Owners looking to file appeals in Wake County must do so by June 1. Those seeking assistance can contact wcpropertytaxjustice@gmail.com for more information.
Still, the income limits include joint income sources, and these programs are not available to everyone. Hudson Vaughan of the North Carolina Housing Coalition is another member of the Working Group. He says that expansion of the Circuit Breaker Expansion could impact more cost-burdened families with a few tweaks, like expanding eligibility to be based on area median income.

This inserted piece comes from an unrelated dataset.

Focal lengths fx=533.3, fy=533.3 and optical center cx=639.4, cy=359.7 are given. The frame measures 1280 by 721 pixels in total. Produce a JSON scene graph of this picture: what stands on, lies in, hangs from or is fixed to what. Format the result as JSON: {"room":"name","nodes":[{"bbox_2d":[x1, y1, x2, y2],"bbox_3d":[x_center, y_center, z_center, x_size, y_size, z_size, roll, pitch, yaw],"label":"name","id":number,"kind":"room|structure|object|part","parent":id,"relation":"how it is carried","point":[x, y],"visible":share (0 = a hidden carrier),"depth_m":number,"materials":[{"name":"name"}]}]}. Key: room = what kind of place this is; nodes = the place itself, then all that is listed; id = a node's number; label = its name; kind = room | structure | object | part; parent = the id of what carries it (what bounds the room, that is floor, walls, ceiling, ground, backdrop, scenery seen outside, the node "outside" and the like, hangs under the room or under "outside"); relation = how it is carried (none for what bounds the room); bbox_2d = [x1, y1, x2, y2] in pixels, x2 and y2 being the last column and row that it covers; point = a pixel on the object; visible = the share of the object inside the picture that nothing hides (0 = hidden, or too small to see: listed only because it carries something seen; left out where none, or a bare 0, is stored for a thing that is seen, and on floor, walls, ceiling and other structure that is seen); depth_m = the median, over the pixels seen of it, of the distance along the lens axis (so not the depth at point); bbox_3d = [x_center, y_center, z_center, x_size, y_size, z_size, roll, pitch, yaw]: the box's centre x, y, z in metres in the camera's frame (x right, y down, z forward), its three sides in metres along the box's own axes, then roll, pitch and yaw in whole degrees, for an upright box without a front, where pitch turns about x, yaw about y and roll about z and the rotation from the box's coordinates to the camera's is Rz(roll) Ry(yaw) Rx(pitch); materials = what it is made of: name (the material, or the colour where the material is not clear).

“There are some pretty clear state improvements that we’ve been advocating for,” Vaughan said. For example, the Circuit Breaker exemption is heavily underutilized because of the deferment clause, requiring homeowners to pay the taxes after three years if they sell the home. On the flip side, if homeowners remain in their homes for 10 or 20 years, they are only required to pay those three deferred years’ taxes.

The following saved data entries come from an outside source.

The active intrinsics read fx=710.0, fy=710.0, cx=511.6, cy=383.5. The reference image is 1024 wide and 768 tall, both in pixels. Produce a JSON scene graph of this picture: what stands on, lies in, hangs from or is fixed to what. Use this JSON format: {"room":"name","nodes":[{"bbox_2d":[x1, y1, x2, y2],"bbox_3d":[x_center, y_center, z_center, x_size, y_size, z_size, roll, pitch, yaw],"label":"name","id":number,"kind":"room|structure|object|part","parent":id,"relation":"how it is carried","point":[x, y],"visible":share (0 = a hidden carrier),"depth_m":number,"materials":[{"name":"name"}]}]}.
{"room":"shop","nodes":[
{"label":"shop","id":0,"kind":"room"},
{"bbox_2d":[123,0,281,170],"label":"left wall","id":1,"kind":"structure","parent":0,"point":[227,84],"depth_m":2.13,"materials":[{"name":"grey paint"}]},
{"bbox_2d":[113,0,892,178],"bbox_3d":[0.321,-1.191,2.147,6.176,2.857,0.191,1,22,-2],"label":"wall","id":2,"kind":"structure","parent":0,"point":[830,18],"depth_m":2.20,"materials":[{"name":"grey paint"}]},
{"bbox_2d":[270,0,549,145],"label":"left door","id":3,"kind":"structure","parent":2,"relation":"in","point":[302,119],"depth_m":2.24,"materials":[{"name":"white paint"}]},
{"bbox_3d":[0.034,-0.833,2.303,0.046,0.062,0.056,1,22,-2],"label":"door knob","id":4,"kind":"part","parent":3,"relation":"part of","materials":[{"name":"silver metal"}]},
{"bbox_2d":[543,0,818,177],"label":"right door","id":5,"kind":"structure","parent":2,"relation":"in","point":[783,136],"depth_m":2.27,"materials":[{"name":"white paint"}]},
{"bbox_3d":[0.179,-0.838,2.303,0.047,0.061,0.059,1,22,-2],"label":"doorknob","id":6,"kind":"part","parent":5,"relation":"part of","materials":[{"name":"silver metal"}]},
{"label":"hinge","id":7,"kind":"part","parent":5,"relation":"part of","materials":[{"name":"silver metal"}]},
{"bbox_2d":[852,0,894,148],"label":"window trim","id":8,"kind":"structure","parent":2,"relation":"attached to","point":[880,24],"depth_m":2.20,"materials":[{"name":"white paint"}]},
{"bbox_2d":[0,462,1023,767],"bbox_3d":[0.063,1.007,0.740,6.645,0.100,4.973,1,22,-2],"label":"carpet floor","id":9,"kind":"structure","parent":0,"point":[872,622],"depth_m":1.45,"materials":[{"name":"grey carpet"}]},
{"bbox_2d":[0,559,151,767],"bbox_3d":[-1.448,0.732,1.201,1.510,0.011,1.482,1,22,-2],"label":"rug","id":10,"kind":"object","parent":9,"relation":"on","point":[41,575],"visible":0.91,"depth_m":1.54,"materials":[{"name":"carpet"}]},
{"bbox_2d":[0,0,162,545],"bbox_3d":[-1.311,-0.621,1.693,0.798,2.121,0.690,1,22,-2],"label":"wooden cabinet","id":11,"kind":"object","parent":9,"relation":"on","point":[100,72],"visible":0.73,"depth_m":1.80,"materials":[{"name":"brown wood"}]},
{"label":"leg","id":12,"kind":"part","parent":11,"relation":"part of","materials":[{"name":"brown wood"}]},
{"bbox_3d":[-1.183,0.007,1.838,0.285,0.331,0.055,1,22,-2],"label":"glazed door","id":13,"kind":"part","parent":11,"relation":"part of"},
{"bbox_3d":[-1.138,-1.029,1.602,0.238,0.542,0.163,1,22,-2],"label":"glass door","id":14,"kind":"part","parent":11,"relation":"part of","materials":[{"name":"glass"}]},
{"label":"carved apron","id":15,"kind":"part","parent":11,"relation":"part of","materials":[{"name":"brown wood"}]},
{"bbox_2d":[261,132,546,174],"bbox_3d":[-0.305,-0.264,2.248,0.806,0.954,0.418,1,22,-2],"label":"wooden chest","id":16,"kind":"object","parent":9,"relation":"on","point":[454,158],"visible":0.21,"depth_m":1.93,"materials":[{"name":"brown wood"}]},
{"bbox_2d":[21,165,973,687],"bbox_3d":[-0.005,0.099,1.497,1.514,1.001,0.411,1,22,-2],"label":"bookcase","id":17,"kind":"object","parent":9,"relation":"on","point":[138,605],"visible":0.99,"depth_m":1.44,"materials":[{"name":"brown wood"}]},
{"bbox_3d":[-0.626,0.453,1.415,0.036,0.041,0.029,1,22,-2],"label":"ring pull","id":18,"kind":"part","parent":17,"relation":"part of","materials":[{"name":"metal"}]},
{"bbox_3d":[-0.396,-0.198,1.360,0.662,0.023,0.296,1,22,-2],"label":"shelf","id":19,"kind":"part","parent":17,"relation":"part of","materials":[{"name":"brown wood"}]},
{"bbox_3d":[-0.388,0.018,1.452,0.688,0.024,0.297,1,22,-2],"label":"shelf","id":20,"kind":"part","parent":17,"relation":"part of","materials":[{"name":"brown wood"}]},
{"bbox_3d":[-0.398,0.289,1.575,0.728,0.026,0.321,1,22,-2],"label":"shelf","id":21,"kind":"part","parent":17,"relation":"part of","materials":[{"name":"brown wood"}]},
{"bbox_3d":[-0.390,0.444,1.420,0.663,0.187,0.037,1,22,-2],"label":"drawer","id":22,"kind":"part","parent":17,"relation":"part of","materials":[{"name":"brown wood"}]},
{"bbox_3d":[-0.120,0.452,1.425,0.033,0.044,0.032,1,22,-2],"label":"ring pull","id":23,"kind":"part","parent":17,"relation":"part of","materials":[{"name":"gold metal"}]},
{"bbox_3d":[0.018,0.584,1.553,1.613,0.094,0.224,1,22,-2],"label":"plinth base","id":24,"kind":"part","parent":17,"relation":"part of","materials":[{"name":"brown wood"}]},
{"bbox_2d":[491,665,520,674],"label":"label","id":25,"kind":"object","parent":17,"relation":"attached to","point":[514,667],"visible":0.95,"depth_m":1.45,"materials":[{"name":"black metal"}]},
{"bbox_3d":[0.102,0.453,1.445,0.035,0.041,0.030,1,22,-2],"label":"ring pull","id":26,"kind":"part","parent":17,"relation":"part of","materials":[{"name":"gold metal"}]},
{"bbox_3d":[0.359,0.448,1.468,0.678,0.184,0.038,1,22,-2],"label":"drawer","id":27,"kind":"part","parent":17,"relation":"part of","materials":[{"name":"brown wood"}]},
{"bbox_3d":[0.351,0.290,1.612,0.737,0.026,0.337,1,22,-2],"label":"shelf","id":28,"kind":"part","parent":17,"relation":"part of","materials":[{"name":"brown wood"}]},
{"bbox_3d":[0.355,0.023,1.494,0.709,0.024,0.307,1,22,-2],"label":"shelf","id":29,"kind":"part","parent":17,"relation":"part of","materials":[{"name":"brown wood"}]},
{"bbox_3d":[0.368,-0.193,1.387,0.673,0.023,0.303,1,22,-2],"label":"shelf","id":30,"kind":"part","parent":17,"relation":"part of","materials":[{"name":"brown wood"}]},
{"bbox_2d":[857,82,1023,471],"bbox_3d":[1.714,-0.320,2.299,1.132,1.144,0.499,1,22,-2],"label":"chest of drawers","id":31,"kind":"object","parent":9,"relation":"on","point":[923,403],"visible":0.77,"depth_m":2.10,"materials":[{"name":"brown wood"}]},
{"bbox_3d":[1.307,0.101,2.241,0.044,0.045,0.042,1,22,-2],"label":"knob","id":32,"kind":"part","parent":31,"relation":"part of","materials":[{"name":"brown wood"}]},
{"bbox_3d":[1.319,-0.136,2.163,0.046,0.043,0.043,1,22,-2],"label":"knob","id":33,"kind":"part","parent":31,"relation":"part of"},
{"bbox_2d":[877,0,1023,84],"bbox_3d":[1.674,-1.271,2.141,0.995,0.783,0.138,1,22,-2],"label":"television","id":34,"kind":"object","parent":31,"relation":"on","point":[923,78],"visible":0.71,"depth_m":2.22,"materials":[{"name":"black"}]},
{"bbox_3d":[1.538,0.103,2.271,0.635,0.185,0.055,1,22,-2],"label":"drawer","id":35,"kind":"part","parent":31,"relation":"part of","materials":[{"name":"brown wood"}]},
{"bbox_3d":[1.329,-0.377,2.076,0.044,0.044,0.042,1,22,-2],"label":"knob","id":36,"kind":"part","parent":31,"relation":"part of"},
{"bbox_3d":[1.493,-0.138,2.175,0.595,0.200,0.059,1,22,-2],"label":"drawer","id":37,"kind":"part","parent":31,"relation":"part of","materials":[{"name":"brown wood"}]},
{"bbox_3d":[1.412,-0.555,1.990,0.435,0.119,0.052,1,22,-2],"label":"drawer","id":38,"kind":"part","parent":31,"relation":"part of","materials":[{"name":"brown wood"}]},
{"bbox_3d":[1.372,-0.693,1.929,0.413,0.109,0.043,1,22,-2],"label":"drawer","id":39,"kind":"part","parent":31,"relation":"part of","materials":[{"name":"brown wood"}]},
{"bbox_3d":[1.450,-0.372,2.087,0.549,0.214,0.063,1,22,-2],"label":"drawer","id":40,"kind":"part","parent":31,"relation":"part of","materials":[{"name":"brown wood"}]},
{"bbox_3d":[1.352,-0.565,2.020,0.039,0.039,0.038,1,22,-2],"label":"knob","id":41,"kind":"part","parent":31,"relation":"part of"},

Heirs of property owners are not eligible. Removing deferment, the age floor and allowing heirs are “pretty simple changes that would literally reach tens of thousands of families across North Carolina,” Vaughan said.
At the state level, legislators are working on tax reforms, like a “levy limit,” and a moratorium on property tax reassessment in nine counties. The levy limit, if passed, will need to be approved by voters through a ballot measure come November. But Vaughan said it’s “a political trick.”
While a limit on property taxes sounds good in theory, Vaughan says the levy limits would take more from low-income and working-class families, while giving big tax breaks on high-valued properties.
“This can hamstring local governments when deficit projections are significant,” he said. “This can lead to significant cuts in public services, and increased reliance on fees and other less transparent revenue sources. This is not an option that North Carolina municipalities have,” Vaughan said.
Families that are already cost-burdened will not benefit in the long run, compared to the Working Group’s AMI-based relief proposals. “It will lower the overall property tax revenue increases year to year,” he said, “but for an actual homeowner, especially a low- to moderate-income house, it will actually have very little savings.”
To illustrate the point, Vaughan showed a table that compared the savings under the proposed levy limit to the Working Group’s expansion recommendations. A single elderly homeowner living in Rochester Heights with an income of $50,000 and a tax bill of $2,200 would only receive $175 in relief under the levy limit.
At the same time, the owner of a luxury building in North Hills would receive $125,000 in relief, compared to $0 under the Working Group’s relief program.
“We are not going to be fooled. We want real relief,” Vaughan said. “We want it to really reach folks in Wake County who deserve it, and this is not that.”